The initial field deployments on caribou, African elephants, and bighorn sheep represent important first steps in validating this technology in real-world conditions. However, these deployments are ongoing, and comprehensive analysis of their results is forthcoming. Additionally, research has progressed significantly since the first of these deployments, including creation of the quantized Q-VAE model and power-friendly improvements to the firmware, such as lowering the SD card writing frequency, as discussed above. As such, these initial deployments represent the absolute worst-case technical performance we can hope to achieve with these devices in their current state, providing us rather with a means of assessing their practical usability for ecological research and conservation applications.
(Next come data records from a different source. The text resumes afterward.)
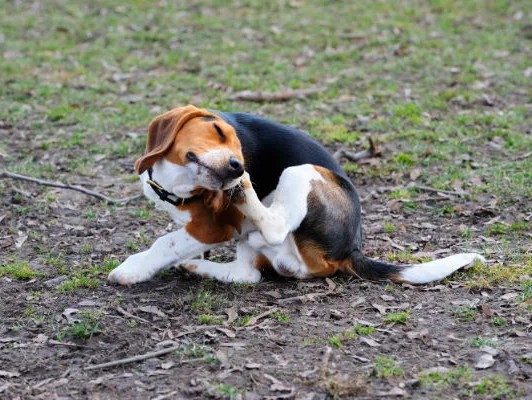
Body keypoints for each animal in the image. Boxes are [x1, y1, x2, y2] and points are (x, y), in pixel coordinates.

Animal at [107, 103, 482, 284]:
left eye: (241, 151)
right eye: (216, 130)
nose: (238, 167)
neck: (176, 182)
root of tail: (351, 248)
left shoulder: (214, 227)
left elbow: (165, 243)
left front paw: (132, 270)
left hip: (300, 172)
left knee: (273, 228)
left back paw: (245, 194)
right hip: (254, 244)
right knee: (248, 275)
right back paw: (198, 267)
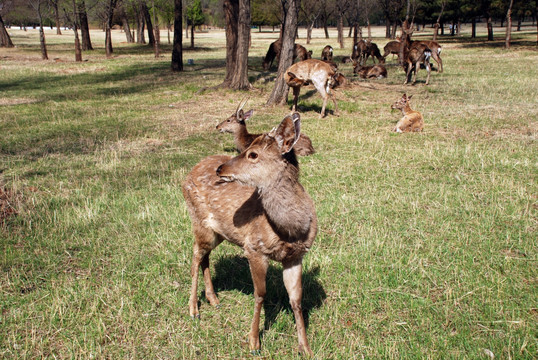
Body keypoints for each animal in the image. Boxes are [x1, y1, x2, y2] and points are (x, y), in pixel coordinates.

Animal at [182, 114, 316, 356]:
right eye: (248, 148)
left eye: (253, 154)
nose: (220, 169)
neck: (291, 230)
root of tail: (186, 176)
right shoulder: (254, 247)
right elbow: (260, 293)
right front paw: (254, 342)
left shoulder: (296, 256)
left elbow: (296, 299)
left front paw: (305, 348)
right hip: (198, 221)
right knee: (195, 255)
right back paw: (194, 309)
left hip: (217, 233)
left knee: (205, 256)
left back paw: (213, 299)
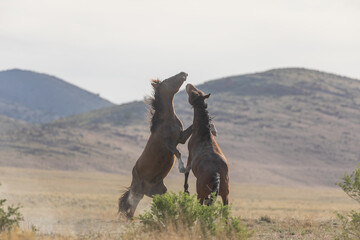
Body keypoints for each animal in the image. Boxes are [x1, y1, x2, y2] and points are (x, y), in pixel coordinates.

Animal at [117, 72, 191, 218]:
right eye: (167, 80)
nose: (183, 73)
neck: (166, 120)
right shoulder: (167, 143)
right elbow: (178, 152)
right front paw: (182, 168)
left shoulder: (181, 138)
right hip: (137, 193)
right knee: (130, 212)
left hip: (158, 192)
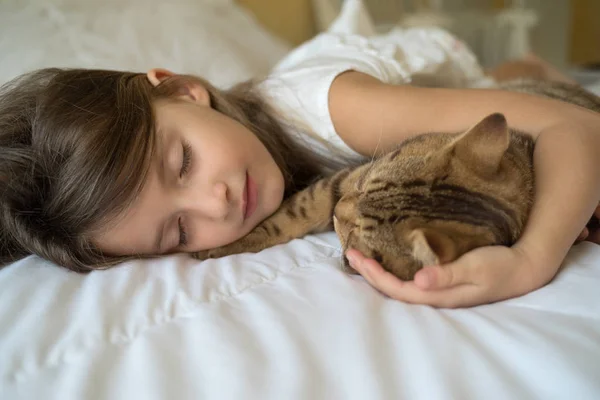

Our development process to date has addressed many of the requirements outlined in
Section 3.1, particularly in the areas of modular hardware design, configurable firmware, and intelligent data filtering. However, several key requirements remain to be fully implemented:
The adaptive resource management features that adjust parameters based on remaining battery power and storage capacity are still under development.
Integration with complementary sensors (GPS, accelerometer) has been implemented at the hardware level, but the firmware for synchronized multi-sensor data collection requires further refinement.
The noise reduction techniques needed for robust performance in varied acoustic environments require additional development and field testing.
Future work will focus on addressing these requirements while analyzing data from ongoing field deployments. We will refine the adaptive filtering algorithm based on real-world acoustic data from different species and environments, develop more sophisticated noise reduction techniques, and optimize power management for extended deployment durations. Additionally, we plan to create an open database of wilderness sounds collected through these deployments to address the current gaps in acoustic datasets for ecological research. Successful completion of these remaining tasks will enable truly long-term, adaptive acoustic monitoring of wildlife, providing unprecedented insights into animal behavior, communication, and environmental interactions that have been previously impossible to continuously observe in natural settings.